Il consigliere dem è entrato nel dettaglio dei costi, citando dati contenuti negli atti comunali: «Per abbattere l’intera casa di riposo occorrono 253 mila euro, stima del Comune di Pescara. Per riedificare un immobile tal quale quello che si è acquistato occorrono un milione e mezzo di euro». Una cifra che, secondo Giampietro, rende ancora più incomprensibile la scelta dell’amministrazione. «Qualcuno ora deve spiegarci perché questa Giunta continua a preferire acquistare immobili da privati e lasciare nel pieno degrado gli immobili propri come l’ex casa di riposo di via Arapietra e l’ex scuola elementare di via Monte Siella, e come altri», ha continuato.

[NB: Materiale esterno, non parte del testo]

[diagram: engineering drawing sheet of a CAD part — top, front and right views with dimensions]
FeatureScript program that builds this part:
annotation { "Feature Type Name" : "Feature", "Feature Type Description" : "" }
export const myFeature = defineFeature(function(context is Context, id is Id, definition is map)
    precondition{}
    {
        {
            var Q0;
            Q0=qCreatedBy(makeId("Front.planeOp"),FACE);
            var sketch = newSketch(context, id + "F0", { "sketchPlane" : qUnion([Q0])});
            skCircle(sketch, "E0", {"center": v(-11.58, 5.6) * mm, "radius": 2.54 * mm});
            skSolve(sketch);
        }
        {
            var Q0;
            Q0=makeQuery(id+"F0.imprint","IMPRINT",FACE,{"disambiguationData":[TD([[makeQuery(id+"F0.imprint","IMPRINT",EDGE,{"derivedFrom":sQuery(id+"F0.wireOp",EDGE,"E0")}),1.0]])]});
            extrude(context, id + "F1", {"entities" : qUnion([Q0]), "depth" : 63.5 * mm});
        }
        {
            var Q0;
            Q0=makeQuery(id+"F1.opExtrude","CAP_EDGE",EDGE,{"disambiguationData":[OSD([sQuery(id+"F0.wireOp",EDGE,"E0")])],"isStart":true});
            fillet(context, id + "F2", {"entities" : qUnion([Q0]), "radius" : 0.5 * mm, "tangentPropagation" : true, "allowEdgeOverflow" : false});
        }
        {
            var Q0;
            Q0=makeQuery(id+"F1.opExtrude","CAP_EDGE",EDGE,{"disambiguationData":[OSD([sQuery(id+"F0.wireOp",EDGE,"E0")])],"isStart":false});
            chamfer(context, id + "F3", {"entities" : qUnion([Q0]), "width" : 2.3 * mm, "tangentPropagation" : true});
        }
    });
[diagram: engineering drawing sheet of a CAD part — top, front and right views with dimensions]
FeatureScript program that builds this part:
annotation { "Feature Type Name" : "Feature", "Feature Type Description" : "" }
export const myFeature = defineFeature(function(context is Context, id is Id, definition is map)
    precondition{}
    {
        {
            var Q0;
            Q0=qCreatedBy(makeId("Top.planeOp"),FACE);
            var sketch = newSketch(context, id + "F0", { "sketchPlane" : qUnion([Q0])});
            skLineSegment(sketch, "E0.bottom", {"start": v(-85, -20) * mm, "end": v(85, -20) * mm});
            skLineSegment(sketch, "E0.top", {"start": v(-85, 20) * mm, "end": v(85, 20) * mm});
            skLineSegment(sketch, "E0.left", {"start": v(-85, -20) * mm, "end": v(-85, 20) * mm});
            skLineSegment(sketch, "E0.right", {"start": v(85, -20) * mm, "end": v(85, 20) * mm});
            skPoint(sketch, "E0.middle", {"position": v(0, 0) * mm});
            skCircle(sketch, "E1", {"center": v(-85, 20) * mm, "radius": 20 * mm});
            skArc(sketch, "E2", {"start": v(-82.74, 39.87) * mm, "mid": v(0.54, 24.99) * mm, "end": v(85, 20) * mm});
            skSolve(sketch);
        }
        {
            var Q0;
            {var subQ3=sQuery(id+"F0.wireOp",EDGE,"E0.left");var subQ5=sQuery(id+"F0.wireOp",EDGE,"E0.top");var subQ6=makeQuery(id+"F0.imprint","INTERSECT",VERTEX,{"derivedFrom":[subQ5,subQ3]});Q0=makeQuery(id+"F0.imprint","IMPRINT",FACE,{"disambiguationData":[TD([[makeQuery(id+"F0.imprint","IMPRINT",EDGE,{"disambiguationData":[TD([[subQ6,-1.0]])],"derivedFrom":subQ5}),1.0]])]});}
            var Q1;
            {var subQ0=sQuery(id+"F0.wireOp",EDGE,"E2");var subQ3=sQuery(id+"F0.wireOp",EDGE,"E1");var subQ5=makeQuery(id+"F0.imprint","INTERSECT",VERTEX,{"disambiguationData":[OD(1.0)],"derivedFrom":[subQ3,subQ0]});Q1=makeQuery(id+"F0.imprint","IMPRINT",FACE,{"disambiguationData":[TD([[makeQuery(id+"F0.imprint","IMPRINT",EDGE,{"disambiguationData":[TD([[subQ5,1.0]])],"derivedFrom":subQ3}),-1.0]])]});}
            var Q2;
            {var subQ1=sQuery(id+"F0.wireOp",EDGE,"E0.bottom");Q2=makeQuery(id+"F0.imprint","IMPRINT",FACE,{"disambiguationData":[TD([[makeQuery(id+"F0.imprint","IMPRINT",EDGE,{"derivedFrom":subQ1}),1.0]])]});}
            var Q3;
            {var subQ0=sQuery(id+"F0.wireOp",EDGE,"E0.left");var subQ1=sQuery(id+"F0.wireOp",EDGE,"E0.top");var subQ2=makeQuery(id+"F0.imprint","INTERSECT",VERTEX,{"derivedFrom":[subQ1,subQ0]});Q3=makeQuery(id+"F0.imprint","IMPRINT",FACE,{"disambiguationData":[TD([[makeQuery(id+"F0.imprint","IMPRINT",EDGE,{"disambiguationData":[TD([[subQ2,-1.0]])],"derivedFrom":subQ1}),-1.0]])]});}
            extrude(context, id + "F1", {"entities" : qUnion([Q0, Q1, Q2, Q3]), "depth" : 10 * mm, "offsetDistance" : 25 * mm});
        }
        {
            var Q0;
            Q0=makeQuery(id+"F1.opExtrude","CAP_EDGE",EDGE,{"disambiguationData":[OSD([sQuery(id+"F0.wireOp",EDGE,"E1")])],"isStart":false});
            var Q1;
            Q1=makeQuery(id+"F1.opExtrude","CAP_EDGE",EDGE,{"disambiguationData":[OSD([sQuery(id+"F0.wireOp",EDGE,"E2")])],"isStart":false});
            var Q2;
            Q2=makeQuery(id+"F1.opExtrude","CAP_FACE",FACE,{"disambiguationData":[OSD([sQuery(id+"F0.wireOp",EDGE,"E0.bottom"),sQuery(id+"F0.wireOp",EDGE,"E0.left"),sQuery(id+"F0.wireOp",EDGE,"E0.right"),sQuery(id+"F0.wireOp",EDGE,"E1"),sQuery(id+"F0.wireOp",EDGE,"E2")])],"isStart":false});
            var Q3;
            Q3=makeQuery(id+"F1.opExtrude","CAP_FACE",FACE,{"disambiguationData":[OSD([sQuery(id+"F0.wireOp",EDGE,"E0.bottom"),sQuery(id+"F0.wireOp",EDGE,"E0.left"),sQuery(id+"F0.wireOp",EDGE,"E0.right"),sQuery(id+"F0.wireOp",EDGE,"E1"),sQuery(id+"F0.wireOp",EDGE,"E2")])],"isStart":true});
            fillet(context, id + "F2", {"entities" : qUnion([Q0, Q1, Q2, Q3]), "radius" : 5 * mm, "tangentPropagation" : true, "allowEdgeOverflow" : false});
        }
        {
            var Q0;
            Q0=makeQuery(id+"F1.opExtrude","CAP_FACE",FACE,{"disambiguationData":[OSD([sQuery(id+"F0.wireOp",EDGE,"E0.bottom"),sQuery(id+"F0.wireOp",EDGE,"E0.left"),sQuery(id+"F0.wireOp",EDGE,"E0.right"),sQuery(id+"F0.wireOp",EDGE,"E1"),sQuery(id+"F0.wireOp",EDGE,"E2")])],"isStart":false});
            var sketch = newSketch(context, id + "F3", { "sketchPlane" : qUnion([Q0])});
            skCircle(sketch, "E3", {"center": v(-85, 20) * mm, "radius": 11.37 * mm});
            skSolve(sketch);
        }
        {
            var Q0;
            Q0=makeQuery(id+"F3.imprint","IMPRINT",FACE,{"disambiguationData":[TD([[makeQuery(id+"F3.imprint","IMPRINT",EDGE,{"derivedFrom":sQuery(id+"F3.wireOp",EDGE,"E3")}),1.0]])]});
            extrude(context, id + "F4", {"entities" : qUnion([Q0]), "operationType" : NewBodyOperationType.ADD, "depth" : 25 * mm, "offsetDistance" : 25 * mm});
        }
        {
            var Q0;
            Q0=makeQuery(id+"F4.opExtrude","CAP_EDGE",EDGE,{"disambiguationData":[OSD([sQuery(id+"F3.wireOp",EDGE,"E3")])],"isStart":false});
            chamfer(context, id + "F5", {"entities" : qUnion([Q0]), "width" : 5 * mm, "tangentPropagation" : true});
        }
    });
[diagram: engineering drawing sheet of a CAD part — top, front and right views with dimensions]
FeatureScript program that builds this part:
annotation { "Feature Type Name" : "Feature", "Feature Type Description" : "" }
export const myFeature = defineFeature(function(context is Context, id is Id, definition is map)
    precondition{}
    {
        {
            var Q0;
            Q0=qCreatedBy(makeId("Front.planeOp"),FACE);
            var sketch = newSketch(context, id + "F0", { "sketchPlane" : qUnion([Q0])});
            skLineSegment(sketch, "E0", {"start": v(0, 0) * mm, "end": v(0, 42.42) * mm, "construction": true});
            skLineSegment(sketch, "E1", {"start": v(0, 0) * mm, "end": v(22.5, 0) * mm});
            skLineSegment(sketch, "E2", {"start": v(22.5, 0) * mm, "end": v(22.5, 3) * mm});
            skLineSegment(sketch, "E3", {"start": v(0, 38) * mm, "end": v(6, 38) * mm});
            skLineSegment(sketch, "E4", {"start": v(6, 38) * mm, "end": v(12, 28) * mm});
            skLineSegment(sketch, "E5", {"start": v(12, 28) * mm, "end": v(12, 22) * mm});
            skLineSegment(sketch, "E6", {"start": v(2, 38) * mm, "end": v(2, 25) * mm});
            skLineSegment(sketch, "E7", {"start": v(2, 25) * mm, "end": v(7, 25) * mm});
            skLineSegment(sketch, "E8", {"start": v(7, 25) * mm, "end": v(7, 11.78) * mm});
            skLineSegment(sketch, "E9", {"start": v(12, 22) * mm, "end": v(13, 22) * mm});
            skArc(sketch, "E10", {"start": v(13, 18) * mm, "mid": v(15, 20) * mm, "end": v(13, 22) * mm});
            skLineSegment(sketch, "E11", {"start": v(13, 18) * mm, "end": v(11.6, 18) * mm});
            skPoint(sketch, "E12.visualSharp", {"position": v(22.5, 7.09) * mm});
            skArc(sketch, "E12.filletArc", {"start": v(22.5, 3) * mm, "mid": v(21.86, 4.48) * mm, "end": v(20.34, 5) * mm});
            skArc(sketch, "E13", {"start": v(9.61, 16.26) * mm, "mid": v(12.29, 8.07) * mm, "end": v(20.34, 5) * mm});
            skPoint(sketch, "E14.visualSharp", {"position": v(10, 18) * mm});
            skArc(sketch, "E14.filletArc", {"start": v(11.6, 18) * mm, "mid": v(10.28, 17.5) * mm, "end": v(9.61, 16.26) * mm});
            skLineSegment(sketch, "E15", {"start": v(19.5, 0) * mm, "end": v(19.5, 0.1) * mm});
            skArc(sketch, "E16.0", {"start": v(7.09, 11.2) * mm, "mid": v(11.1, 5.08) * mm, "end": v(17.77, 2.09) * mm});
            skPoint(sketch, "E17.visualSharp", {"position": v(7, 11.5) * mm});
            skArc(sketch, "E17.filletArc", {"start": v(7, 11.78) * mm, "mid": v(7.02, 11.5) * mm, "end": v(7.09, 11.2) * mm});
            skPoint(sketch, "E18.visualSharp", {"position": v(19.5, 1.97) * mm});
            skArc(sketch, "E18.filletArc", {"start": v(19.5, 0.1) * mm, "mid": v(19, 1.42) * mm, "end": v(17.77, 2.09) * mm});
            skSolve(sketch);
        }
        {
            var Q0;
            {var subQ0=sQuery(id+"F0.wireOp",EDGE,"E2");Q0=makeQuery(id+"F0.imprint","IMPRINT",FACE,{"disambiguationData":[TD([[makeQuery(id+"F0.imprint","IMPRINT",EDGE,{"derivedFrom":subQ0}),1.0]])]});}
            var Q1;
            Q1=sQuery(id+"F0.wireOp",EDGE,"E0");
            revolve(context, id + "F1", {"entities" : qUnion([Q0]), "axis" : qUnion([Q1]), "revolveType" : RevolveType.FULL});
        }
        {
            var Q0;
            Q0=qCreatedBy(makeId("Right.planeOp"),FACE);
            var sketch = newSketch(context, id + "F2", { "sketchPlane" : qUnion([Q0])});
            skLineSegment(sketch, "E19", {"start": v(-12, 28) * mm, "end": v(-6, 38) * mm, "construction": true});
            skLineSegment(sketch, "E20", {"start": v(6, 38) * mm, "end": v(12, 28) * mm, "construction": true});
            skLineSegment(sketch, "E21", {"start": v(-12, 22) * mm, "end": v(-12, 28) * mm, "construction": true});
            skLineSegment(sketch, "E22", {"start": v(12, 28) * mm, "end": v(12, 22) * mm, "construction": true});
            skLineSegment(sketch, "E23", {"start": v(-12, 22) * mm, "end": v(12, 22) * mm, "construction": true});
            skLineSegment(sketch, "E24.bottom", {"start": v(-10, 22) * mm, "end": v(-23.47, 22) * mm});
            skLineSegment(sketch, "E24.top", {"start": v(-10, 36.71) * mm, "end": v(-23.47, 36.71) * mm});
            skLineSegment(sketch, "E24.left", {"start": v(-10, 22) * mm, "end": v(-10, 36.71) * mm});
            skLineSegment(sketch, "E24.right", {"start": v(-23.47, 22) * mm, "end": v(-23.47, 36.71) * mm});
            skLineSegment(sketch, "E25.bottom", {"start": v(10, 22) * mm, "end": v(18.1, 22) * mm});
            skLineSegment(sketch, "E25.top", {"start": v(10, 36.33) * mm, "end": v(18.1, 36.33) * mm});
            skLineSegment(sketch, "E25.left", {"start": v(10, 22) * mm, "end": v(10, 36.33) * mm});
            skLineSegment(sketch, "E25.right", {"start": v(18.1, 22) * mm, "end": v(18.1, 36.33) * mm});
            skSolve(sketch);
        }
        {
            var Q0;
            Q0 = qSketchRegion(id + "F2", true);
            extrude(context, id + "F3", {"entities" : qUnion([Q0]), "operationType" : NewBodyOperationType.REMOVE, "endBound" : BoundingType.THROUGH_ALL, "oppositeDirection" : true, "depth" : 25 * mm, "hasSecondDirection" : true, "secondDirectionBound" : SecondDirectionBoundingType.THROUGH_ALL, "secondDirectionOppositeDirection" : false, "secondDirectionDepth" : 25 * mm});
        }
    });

Per il PD, la questione non è solo economica ma anche urbanistica e sociale. «Quelle sono vere e proprie bombe ad orologeria che la Giunta comunale, a questo punto per scelta politica, continua a tenere nel pieno degrado», ha affermato Giampietro, parlando di una mancanza complessiva di visione urbanistica. «È evidente che portare tutti questi servizi in centro, dove neanche è sempre possibile arrivare con i mezzi pubblici, vuol dire impoverire ulteriormente le periferie, dove invece questi servizi devono arrivare e devono essere presenti».

Il capogruppo PD fa notare che anche il soggetto privato avrebbe lasciato la sede centrale in piazza Garibaldi per spostarsi altrove, proprio a causa delle criticità di mobilità che si registrano in tutta l’area del centro, come la mancanza di parcheggio.

Per il gruppo consiliare di opposizione, il nodo resta uno solo: «Il Comune aveva e ha immobili propri, luoghi più comodi e di prossimità, e ha scelto di non considerarli per andare a comprare da un privato un altro immobile. È su questo che l’amministrazione deve dare risposte chiare alla città».